I think I first learned it from James Dobson, that our faults are usually our best qualities out of control. To be precise is a good thing, but being obsessive seldom is. To be warm-hearted is an admirable quality, but a chronic rescuer actually does harm. Viewing oneself in this way can be discouraging, as we see quickly we will never be able to eliminate the fault, because it is tied in with our deep character and our survival strategies. It is likely healthier to see the upside, though. Self-improvement comes not so much from going against the grain and attempting the impossible, but from ratcheting back on something we know to be valuable when it is under discipline.
I have been thinking of a young friend who has been beloved of all who know him. I wrote on a recommendation for him that "everyone is nicer when he is around." He has tended to be liberal for as long as I have known him, but it has taken a more intense turn these last few years. There have even been incidents where he wasn't...quite so nice. I don't see him much now, I may be assigning too much weight to isolated events. I did not have much to wonder about the cause. He was once in a minority of liberals among people who were either conservative or didn't care much about politics either way. For several years now he has been entirely among liberals. It occurred to me that the strength had shaded over into becoming a weakness. His ability to get along in live conversation is related to a tendency to take on the coloration of those around him.
We all do this, of course. Even folks like me who have a tendency to be the opposite, who try to balance a discussion by seeing value in the minority opinion, or seek for new angles on the conventional wisdom, still move in the direction of the people I am conversing with. I steer away from topics, or accentuate areas of agreement. I don't do well with people who are determined to blow through that and publicly insist on their point of view brashly.
I don't think I have ever applied this to groups. A group flaw may also be a strength out of control. I invite you to have fun with the idea, as it may be useful going forward.

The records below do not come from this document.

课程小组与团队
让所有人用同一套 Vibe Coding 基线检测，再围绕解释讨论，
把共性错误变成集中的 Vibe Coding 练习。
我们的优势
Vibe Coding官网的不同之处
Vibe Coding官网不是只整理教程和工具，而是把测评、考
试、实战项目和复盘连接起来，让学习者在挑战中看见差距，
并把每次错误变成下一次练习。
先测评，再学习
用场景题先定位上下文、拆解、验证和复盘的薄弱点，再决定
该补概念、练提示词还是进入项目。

I have come up to the edge of the idea, I think, in my frequently noting that liberals are generally more socially skilled and read the subtext of discourse very well. Two downsides occur to me. First, there has been a growing tendency for liberals to overread, to find sexism and racism in ever more dilute forms, until, like a homeopathic medicine, there is no longer any molecule left in the bucket. Secondly, it becomes to easy to spread ideas by social methods rather than logical or substantive ones. The people who "get it" are the people who get it, and a wink's as good as a nod. As Lewis noted in The Screwtape Letters, people laugh as if the joke has already been made. Conservatives have a different problem, in spreading ideas with sentimentality such as patriotic display - which is why they get so pissed when they perceive those symbols to have been slighted. All groups do some of both, of course. Liberals will often go to sad children displays, and conservatives will hold strongly to some social norms as important to telegraph early. Still, there is the overall tendency.
But I think there is more to this idea of group weaknesses being tied to strengths, and invite my excellent commenters to have a go at it. Have a care to look at your own groups as well.